Der Thread wird also mit einer Sequence initialisiert, spielt sie ab und ist dann "tot".

Das funktioniert auch alles prima, bis man die geschwindigkeit und anzahl der Töne erhöht. Dann passieren undvorhersehbare Dinge (Latenzen, Pausen).

Sieht jemand vielleicht auf die Schnelle eine mögliche Performance-Lücke?


----------



## Spacerat (29. Jan 2013)

Dein System scheint ja endlos viele Standard Midi-Sequencer zu haben...
Nein, kleiner Scherz, es natürlich normalerweise nur einen und dieser sollte nur bei der 1. Sequenz geöffnet und initialisiert werden.
Die erste Sequenz kann dann sofort abgespielt werden, folgende Sequenzen legt man dann entweder in eine Queue wo sie dann abgespielt werden, sobald die aktuelle durch ist oder man unterbricht die aktuelle und spielt sofort die neue ab.
Wenn es darum geht, einzelne Töne nacheinander abzupielen, wäre es sinnvoller, von der Verwendung des Standard Sequenzers abzusehen und sich seinen eigenen zu implementieren, wo man einzelne Töne "on the fly" ändern kann also sozusagen eine Art Keyboard, welches Töne per Keydown-Keyup-Events spielt.


----------



## mudolf (29. Jan 2013)

also meinst du ich sollte meinen eigenen Midi-Player implementieren?
Ich glaube das krieg ich kaum hin -.- gibts keine Bibliothek dafür?


----------



## Spacerat (29. Jan 2013)

Bei Midi ist das nicht wirklich schwer.
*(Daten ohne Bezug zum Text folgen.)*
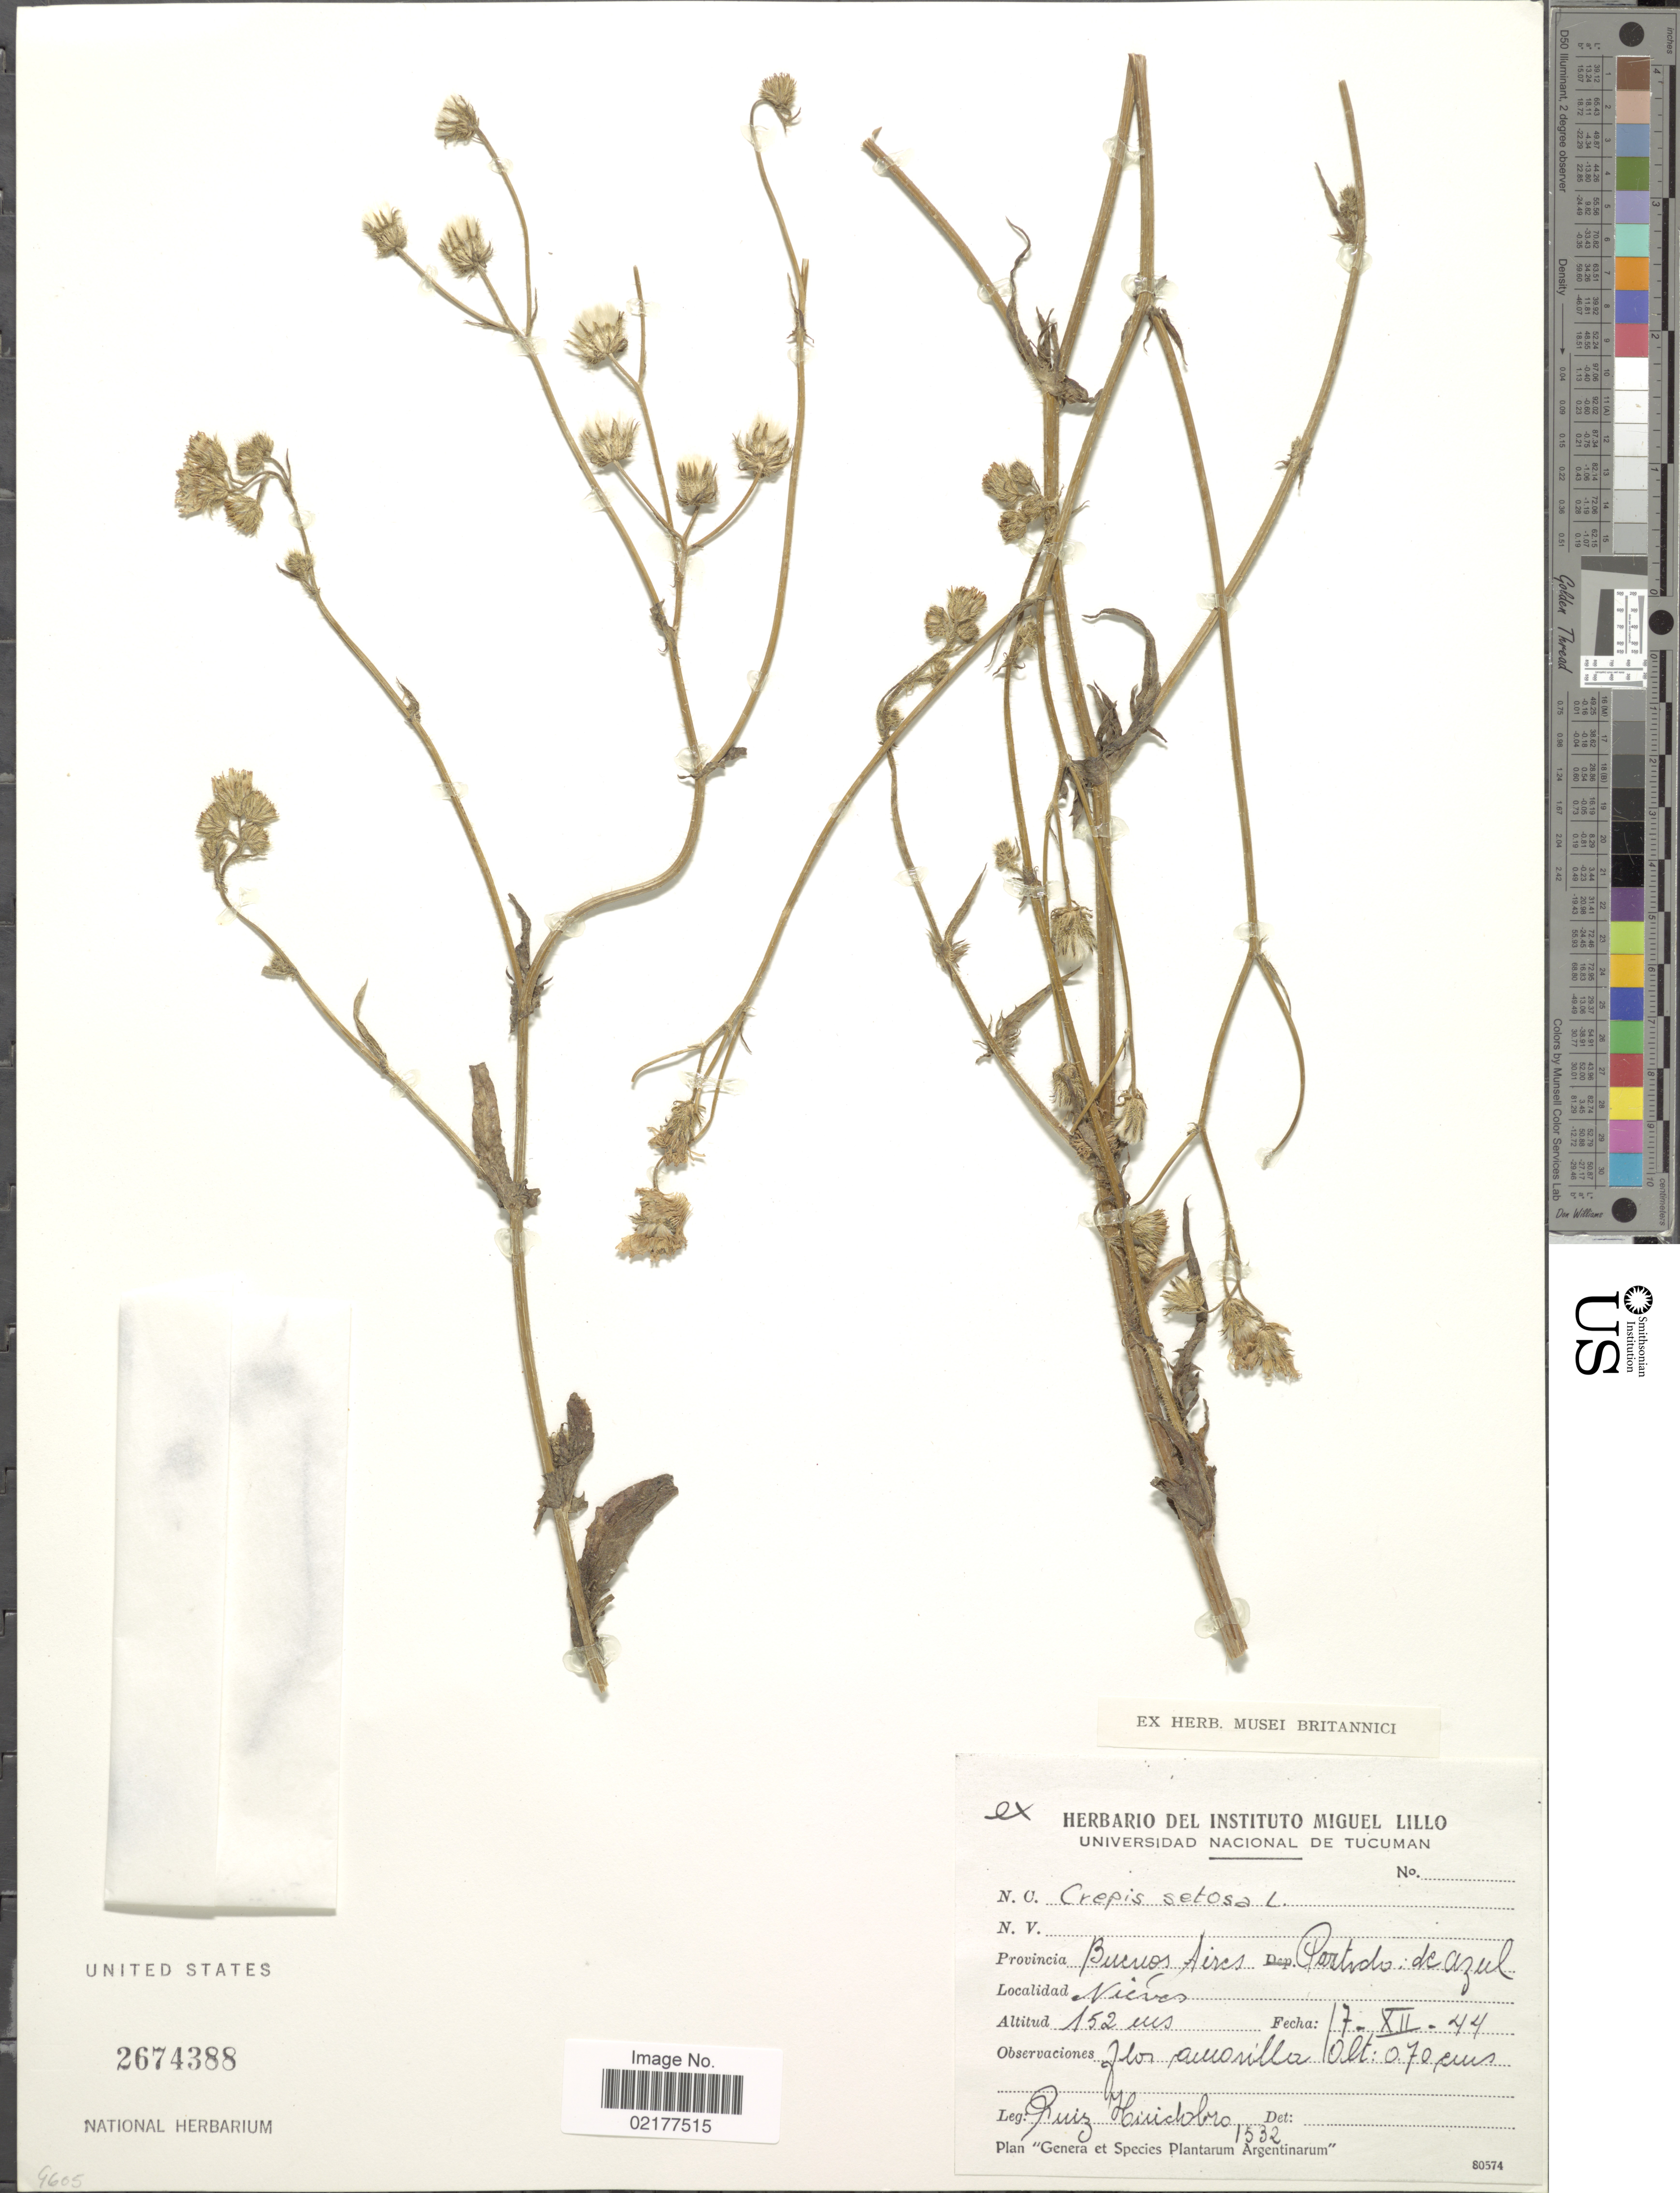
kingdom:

Was genau macht so eine Sequence, sobald der Sequencer gestartet wurde? Er spielt Tonfolgen getimed ab, indem er MidiMessages an einen Receiver schickt. Ich weis zwar nun nicht, wie du deine Sequencen erstellst, aber ich denke mal irgendwie aus den Mustern der Beatbox, zumindest nehme ich mal an, dass du die MidiMessages nicht aus Sequenz-Dateien beziehst. Läge es unter diesen Umständen nicht auf der Hand, statt "getSequencer()", "getReceiver()" zu verwenden?


----------



## mudolf (29. Jan 2013)

wir bauen die Sequence über ShortMessages auf.

Das mit dem Receiver hab ich auch schonmal probiert, leider ohne Bessrung ...


----------



## Spacerat (29. Jan 2013)

mudolf hat gesagt.:


> Das mit dem Receiver hab ich auch schonmal probiert, leider ohne Bessrung ...


Warscheinlich, weil du den Receiver auch ständig öffnest und schliesst. Du brauchst ihn nur einmal öffnen und dann nur noch Messages senden. Geschlossen wird er dann, wenn das Programm beendet wird.


----------



## TimoNeon (29. Jan 2013)

Das richtige System hast du schonmal


----------



## mudolf (31. Jan 2013)

Ich habe jetzt ein Array aus 3 Sequencern, die awechselnd mit ShortMessages gefüttert werden, klappt alles wunderbar.

Kann mir vielleicht jemand Tipps geben, des Midi-Sound mit Java "schöner" zu machen? Habe mir schon die deluxe-soundbank installiert, aber prickelnd klingt das alles noch nicht


----------



## Spacerat (31. Jan 2013)

Midi ist im allgemeinen erst mit den korrekten (simpler Midi-Support reicht da nicht) Instrumenten toll und das liegt an den meist fest verdrahteten SountFonts (SoundBanks) in diesen Geräten, welche teilweise auch nachladbar sind. Echte Synthesizer aber mappen einzelne Effekte und und Instrumente, die wiederum wie Wellenformen (ähnlich wie WAV) aufgebaut sind, auf die Keys.
Auf einem PC bräuchte man dafür logischerweise kein Midi mehr, geschweige denn 'ne SoundBank oder 'nen Sequencer. Verwende ganz einfach "javax.sound.sampled" und map dir eigene WAVs (oder was auch immer) auf Ereignisse.


----------